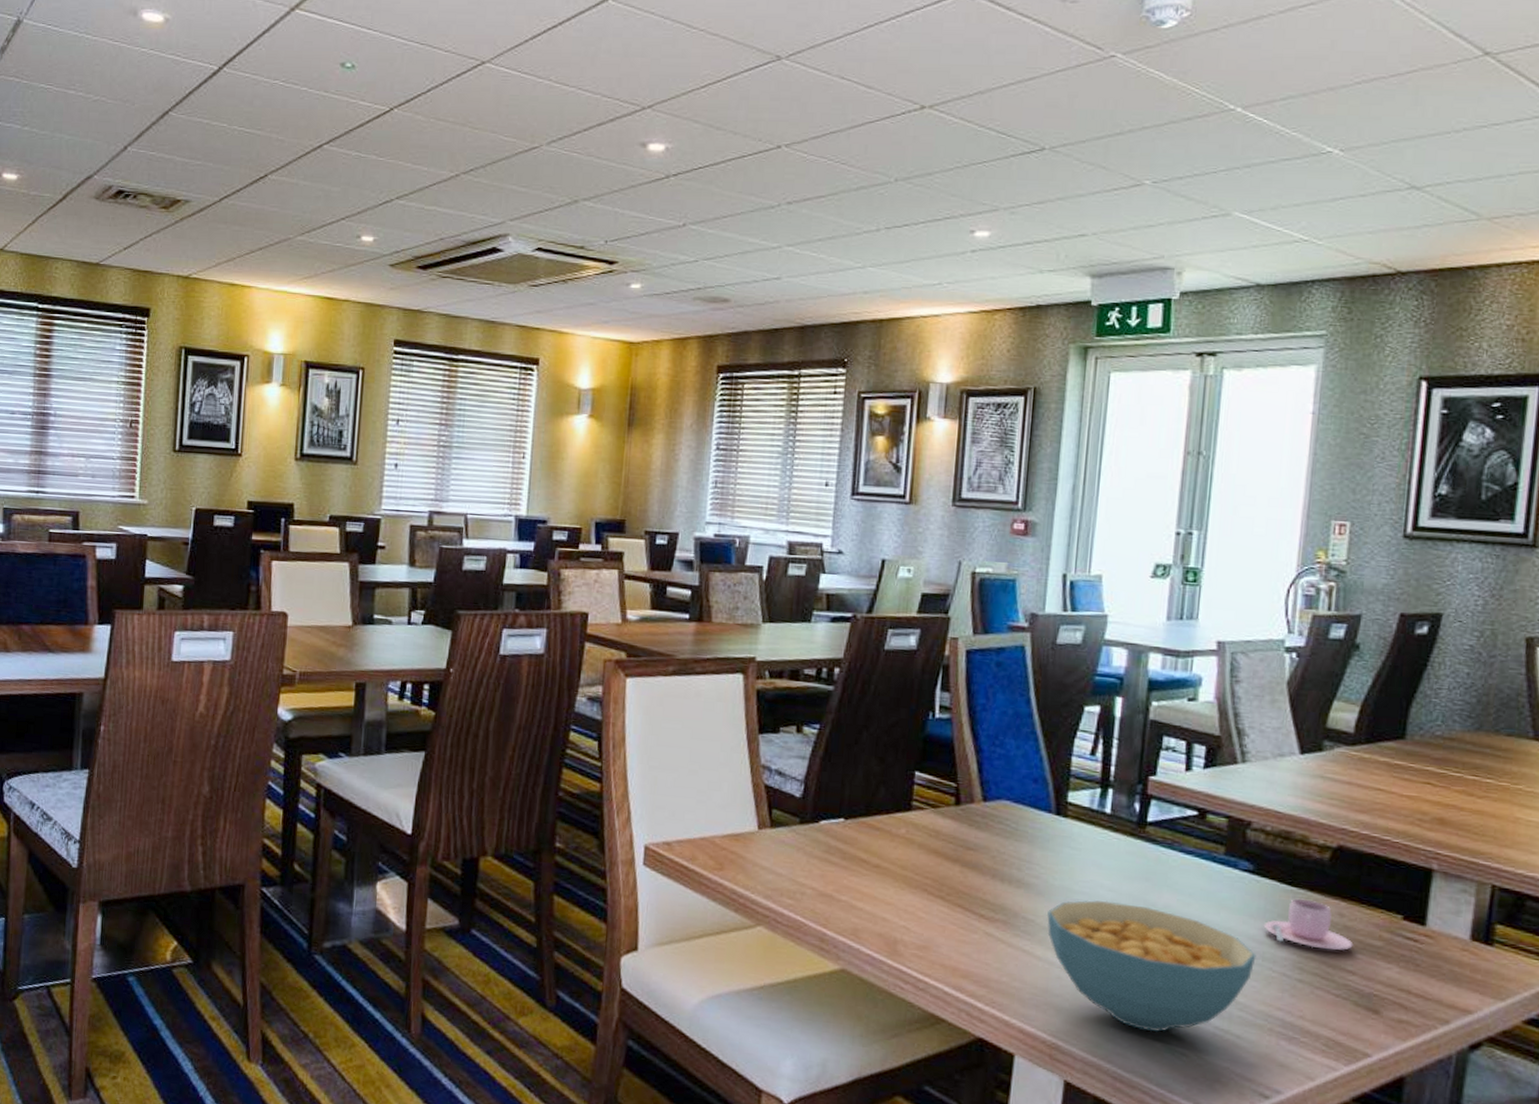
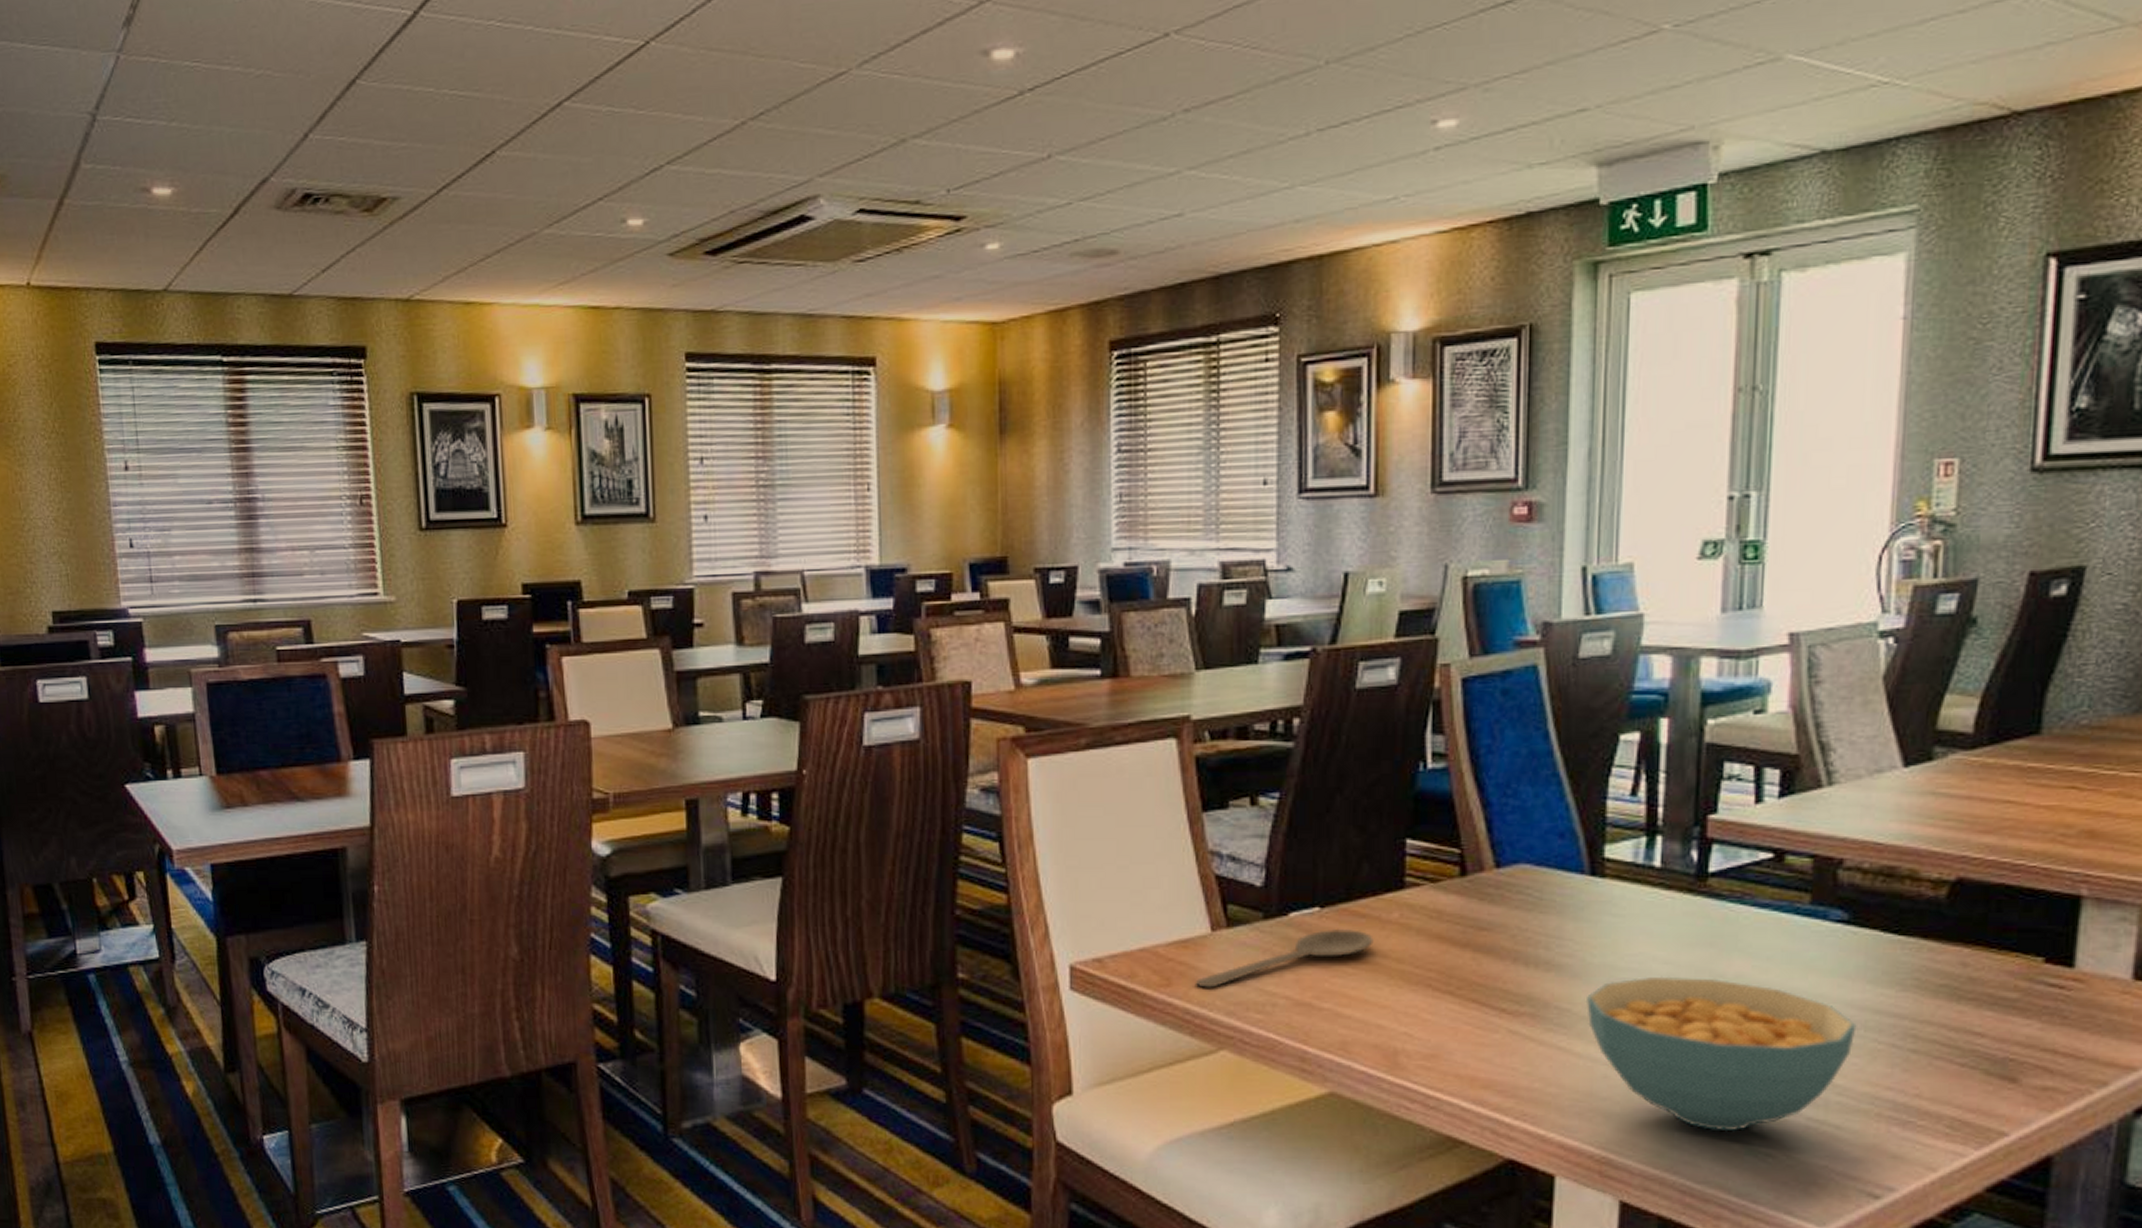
wooden spoon: none [743,837,885,875] -> present [1196,928,1374,988]
teacup: present [1263,898,1353,951] -> none [1864,949,1981,1010]

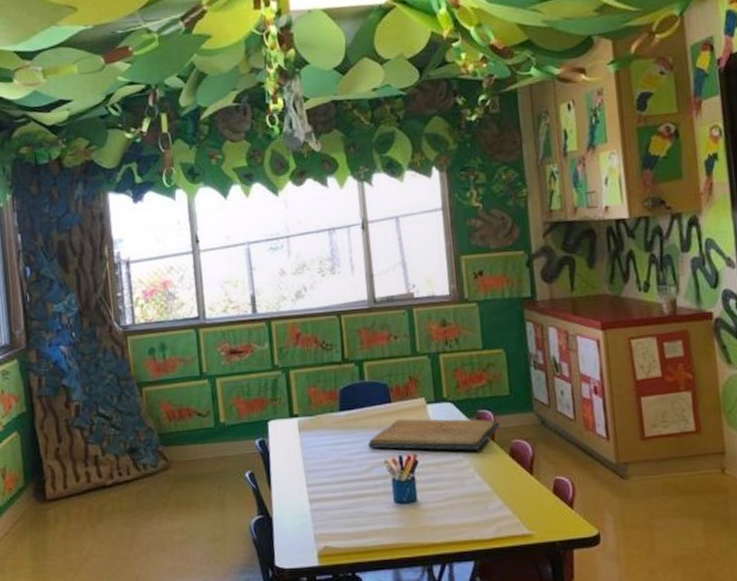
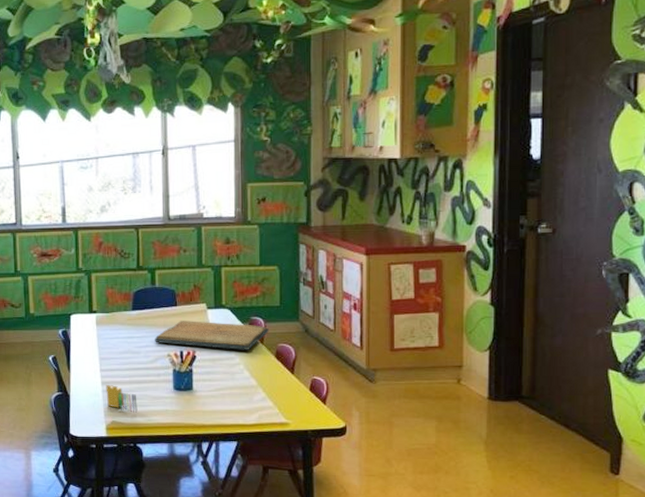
crayon: none [314,502,354,535] -> present [106,385,138,413]

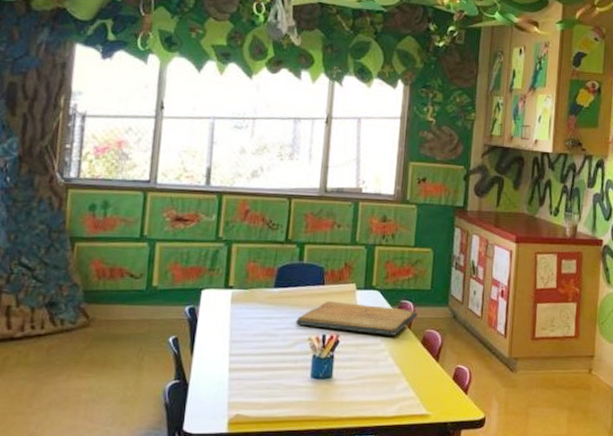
crayon: present [106,385,138,413] -> none [232,372,268,405]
* * * * * * *
** EXERCISE DIRECTIONS **
From the data above, copy each line where the string "crayon" appears.

** EXERCISE ANSWER **
crayon: none [314,502,354,535] -> present [106,385,138,413]
crayon: present [106,385,138,413] -> none [232,372,268,405]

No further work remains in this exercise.